As bolas paradas tiveram um peso tremendo no jogo, dado que os três golos surgiram na sequência de pontapés de canto, sendo que o primeiro é caricato: Arda bateu para a área e entre Baumgartner, Posch e Pentz existiu uma atrapalhação incomum, a valer o remate certeiro de Merih Demiral. Ele que já na segunda parte atacou o 1º poste com contundência, entre os centrais austríacos, para cabecear uma cobrança irrepreensível do menino de ouro turco Güler. A Áustria teve em Sabitzer o batedor do «corner» que relançou a equipa no jogo, com Posch a atacar a primeira bola e Gregoritsch a faturar.
Até ao final, os austríacos massacraram, a Turquia resistiu (baixando muitas unidades), fechou-se com galhardia na área, mas Baumgartner (belíssimo torneio) merecia melhor sorte à beira do fim. Só que apareceu a melhor defesa até aqui do Europeu, a travar um cabeceamento que levava o selo de golo. Sai assim da prova um dos coletivos mais bem trabalhados que esteve na Alemanha.
Ronald Koeman estabeleceu a equipa num 4-2-3-1 na maioria dos jogos no Euro e para o duelo dos oitavos de final com a Roménia, surgiu praticamente o mesmo onze do jogo com a França (única alteração foi a troca de Frimpong por Bergwijn). Para trás, ficou o jogo errático com a Áustria a fechar a fase de grupos e a exibição face aos romenos foi bastante descomplexada, mesmo tendo em conta o início agressivo na pressão da equipa de Edward Iordanescu.
Uma das chaves do triunfo neerlandês esteve no duo Schouten-Reijnders no meio-campo. Alternaram momentos de subida e complementaram-se lindamente na dinâmica construtora a partir da base. O jogador do AC Milan é um dos médios de melhor nível na prova, pela categoria no passe, pela elegância no transporte e na aproximação aos três quartos do campo. Schouten tem mais fama de equilibrador, mas o calibre do passe está todo lá. No lance do 1-0 encontrou Xavi Simons (jogaço no corredor central, com várias intervenções determinantes e duas assistências para golo) nas costas dos médios, aproveitando a saída de posição de Marius Marin e este serviu Gakpo para a diagonal e finalização.
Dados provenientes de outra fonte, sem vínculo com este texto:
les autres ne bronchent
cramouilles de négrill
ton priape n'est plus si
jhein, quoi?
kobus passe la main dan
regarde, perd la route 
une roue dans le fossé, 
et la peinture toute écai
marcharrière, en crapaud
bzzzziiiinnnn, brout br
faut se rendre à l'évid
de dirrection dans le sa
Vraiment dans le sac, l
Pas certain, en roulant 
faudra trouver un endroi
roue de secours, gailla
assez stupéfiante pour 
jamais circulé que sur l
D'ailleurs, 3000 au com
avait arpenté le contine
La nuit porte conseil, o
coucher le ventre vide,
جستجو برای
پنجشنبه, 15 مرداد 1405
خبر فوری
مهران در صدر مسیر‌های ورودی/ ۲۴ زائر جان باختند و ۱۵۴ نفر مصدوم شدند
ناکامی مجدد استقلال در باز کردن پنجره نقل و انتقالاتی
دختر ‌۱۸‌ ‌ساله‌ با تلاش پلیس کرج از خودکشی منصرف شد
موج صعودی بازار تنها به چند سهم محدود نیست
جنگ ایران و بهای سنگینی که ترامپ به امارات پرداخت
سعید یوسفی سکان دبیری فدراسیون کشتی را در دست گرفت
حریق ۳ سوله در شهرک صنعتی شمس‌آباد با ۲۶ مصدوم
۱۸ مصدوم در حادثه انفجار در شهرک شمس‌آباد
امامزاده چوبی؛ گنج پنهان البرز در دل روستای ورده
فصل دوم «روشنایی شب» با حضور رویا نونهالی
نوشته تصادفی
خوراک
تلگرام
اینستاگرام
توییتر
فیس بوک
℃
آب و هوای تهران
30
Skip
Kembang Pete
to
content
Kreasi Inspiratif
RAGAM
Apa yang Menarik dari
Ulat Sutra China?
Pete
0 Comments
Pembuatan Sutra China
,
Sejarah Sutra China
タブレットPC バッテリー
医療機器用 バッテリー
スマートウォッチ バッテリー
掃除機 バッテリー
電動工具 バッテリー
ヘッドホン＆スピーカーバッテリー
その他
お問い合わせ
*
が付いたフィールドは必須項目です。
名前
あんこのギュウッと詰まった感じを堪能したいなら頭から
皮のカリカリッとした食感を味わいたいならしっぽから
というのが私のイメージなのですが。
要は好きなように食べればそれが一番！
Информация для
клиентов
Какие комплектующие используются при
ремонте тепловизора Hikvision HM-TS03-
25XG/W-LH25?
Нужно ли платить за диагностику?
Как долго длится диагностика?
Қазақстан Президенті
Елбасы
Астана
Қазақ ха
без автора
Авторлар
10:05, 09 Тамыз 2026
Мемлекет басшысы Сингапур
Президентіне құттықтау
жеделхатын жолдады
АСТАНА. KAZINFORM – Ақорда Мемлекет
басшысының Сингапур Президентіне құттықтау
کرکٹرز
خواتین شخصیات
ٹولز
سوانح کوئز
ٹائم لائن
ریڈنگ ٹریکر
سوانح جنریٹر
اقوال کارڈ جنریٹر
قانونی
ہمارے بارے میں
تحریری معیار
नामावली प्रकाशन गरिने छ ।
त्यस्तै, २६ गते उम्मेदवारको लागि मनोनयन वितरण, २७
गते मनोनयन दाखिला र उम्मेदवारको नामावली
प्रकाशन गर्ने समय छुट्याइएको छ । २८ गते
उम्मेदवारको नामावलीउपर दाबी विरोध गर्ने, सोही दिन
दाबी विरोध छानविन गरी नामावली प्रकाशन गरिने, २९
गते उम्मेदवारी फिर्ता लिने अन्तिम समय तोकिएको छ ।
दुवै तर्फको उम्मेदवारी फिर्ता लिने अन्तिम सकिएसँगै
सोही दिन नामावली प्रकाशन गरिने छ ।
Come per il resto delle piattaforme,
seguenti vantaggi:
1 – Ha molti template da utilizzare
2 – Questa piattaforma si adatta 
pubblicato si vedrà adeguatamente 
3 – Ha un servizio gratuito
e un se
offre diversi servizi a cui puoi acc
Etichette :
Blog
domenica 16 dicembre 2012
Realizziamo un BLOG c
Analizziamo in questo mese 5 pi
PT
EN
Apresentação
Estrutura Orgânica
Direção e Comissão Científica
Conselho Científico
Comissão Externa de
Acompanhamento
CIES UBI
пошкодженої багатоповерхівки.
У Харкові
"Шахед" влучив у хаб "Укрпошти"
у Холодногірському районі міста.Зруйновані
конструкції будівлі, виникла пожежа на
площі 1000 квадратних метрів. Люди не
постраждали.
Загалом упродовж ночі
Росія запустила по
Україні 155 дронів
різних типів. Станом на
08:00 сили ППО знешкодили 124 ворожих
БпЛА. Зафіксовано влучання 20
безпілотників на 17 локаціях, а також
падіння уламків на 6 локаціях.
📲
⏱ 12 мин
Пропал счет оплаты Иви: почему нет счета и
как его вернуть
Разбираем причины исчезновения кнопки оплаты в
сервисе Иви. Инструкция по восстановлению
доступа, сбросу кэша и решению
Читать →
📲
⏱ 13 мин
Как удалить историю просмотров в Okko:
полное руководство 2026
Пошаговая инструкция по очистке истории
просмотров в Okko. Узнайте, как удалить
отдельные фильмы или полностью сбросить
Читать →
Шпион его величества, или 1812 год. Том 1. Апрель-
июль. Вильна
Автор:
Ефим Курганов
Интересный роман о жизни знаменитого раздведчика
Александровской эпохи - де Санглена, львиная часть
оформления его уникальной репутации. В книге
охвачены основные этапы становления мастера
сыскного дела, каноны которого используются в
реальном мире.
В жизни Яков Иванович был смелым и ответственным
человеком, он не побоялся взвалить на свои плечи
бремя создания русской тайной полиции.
E se no primeiro tempo, as ocasiões claras não abundaram, após o intervalo, o conjunto neerlandês dispôs de várias oportunidades muito vantajosas para chegar a uma goleada vistosa. Memphis Depay continua divorciado da pontaria, mas até deixou um jogo mais clarividente, Dumfries soltou-se muito na direita e houve direito a que os centrais gerassem perigo em pontapés de canto. Quem carimbou o triunfo foi Donyell Malen, saído do banco no início da 2ª parte, mostrando o lado incisivo no ataque a zonas de finalização e o poder de arranque em campo aberto.
Partindo como extremo desde a esquerda, mas com tendência a fomentar a procura pelo corredor central, tem sido um dos jogadores mais destacados deste Euro 2024, em particular na finalização. Aproveitou a passividade do marcador direto para marcar o primeiro, criou novas ocasiões claras, uma delas depois de atravessar o campo sozinho, em aceleração e serviu Malen de forma brilhante, aguentando a pressão contrária para o 2-0. Europeu de craque.
A excelente campanha da turma de Iordanescu terminou com uma derrota sem apelo nem agravo. Ao início agressivo na pressão face aos Países Baixos, seguiu-se uma série de dificuldades, no controlo do espaço entre setores, na defesa da bola parada e cruzamentos e ainda alguma falta de contundência a fechar (Rațiu no golo inaugural como exemplo). Ainda assim, jogadores como Dennis Man, Drăguşin ou Stanciu saem valorizados da competição.